When we finally emerged from the forest, we had worked up a healthy appetite, so we went to get dinner at the one restaurant in Klamath that we hadn’t tried yet, the Redwood Casino. We were able to get in contact with Jordi and Anthea with the casino’s wifi and found that we were on perfect track to meet up with them at our mini cabin after dinner.

They arrived at the cabin minutes after we returned from eating at the casino, and we spent some time catching up since we hadn’t been able to see them since they moved to California last summer. We recounted all of the things we’d done in Redwood so far, and asked if they wanted to go back and drive through the Tour Thru Tree with us, since I’d gotten such a kick out of that the previous day. They agreed, and we all got in the rental.

Two trips through the tree later (which brought me and Vince’s total to five), we decided to head to the beach to try to catch a sunset. We all had our doubts about this since the coast tends to be too cloudy for sunsets, but the sky was clear when we arrived at False Klamath Cove, and glowing a brilliant golden orange.

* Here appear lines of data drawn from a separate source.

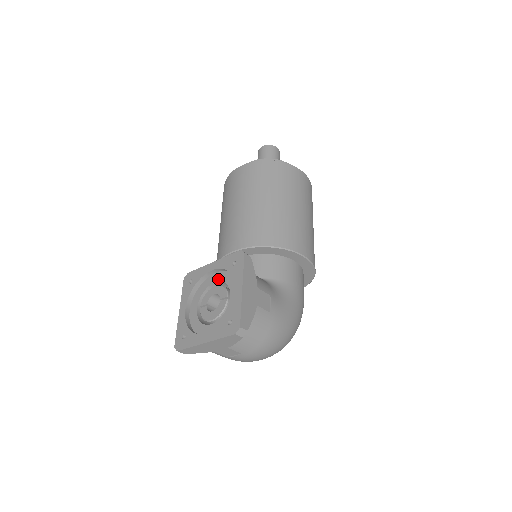
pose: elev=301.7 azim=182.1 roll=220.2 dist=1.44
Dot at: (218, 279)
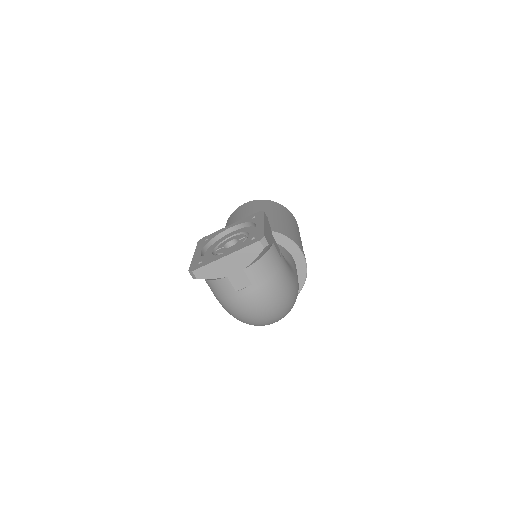
Dot at: (235, 233)
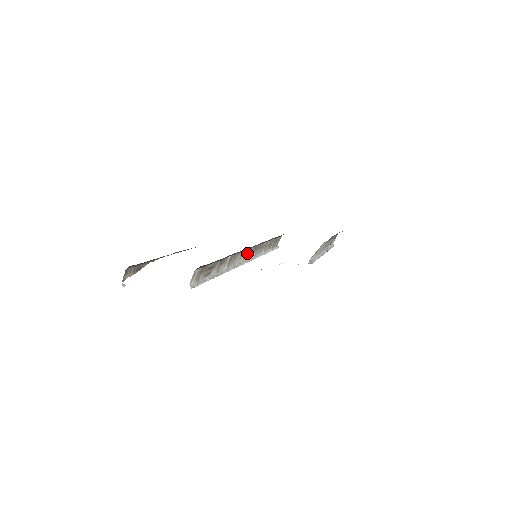
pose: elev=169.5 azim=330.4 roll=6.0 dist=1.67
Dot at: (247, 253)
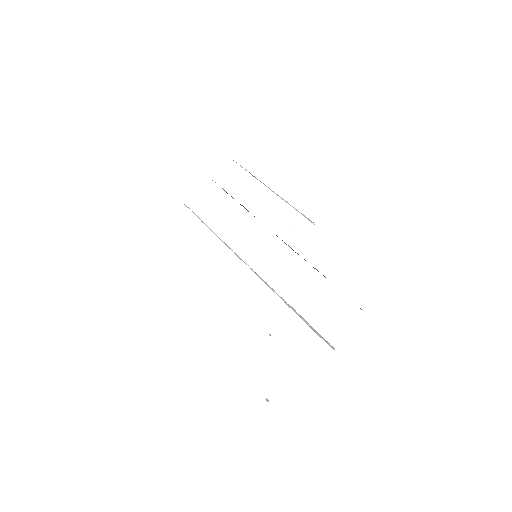
Dot at: occluded
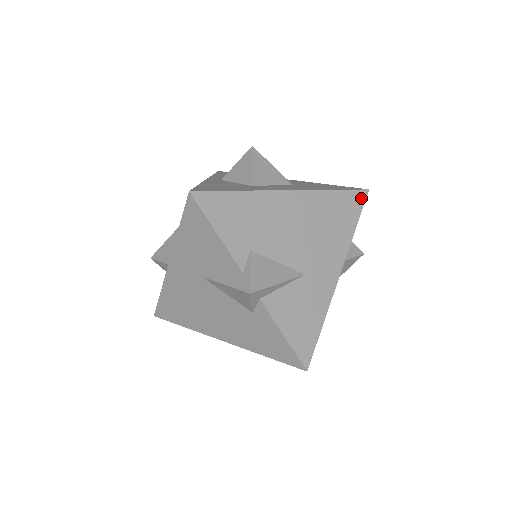
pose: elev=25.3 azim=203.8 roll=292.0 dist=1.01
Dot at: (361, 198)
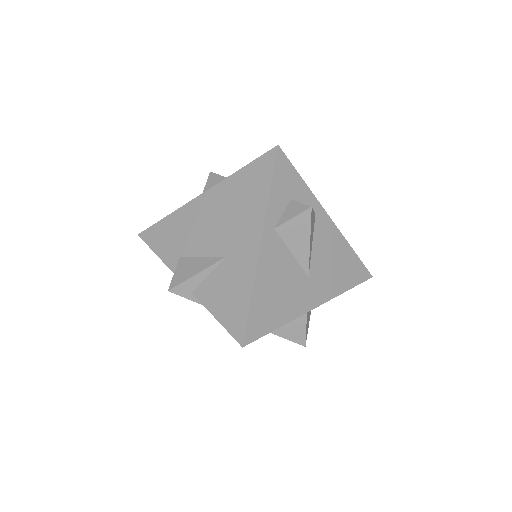
Dot at: (271, 158)
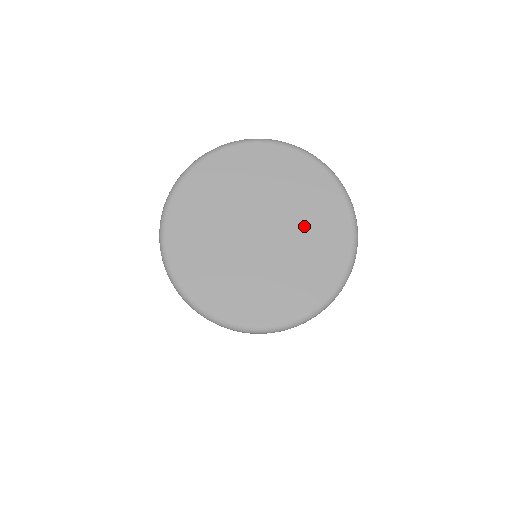
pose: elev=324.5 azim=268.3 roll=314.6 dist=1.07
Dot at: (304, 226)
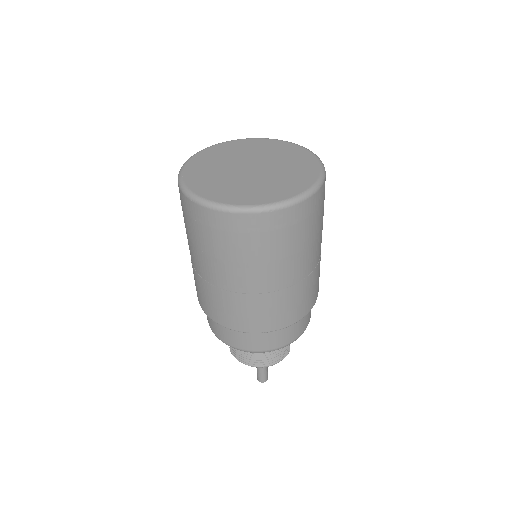
Dot at: (284, 166)
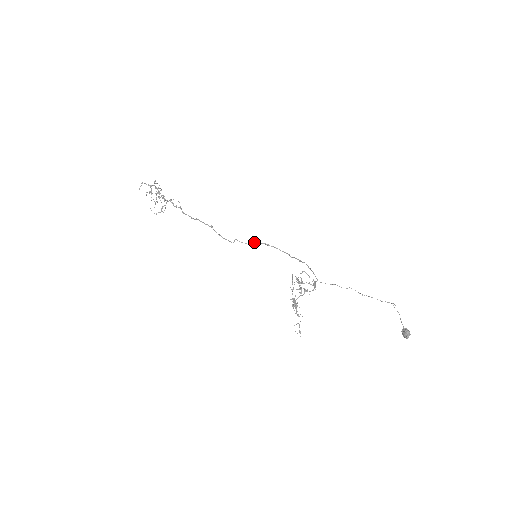
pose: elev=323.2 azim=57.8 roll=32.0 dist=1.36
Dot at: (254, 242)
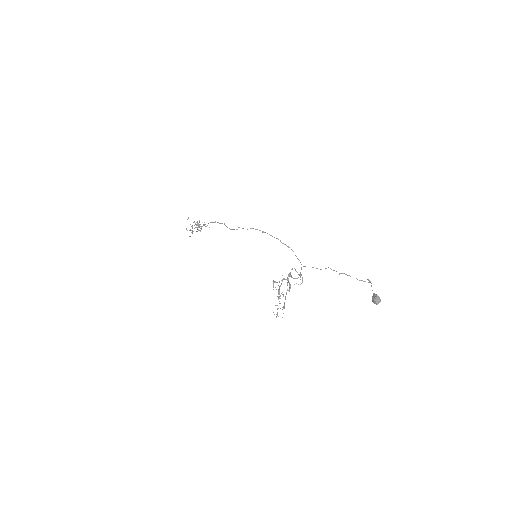
Dot at: (253, 228)
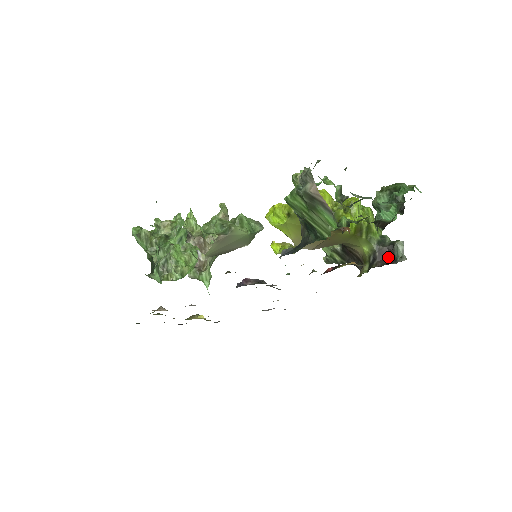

Oystercatchers flew out of our path as we walked to beach, our shadows long in the low-hanging sunlight. The foamy tide crashed in a loud roar, and we had to yell to hear each other above the sound of the waves. Every so often, we would see the head of a harbor seal poke up from a wave, only to disappear again into the dark water. I felt totally at peace as the cold waves curled around my feet. It had been another beautiful day in Redwood; our friends were here, and we’d be doing a hike that I’d been looking forward to all trip early the next morning. I couldn’t help but smile as the sun dipped below the horizon. The end of this day, meant another day of excitement would soon begin.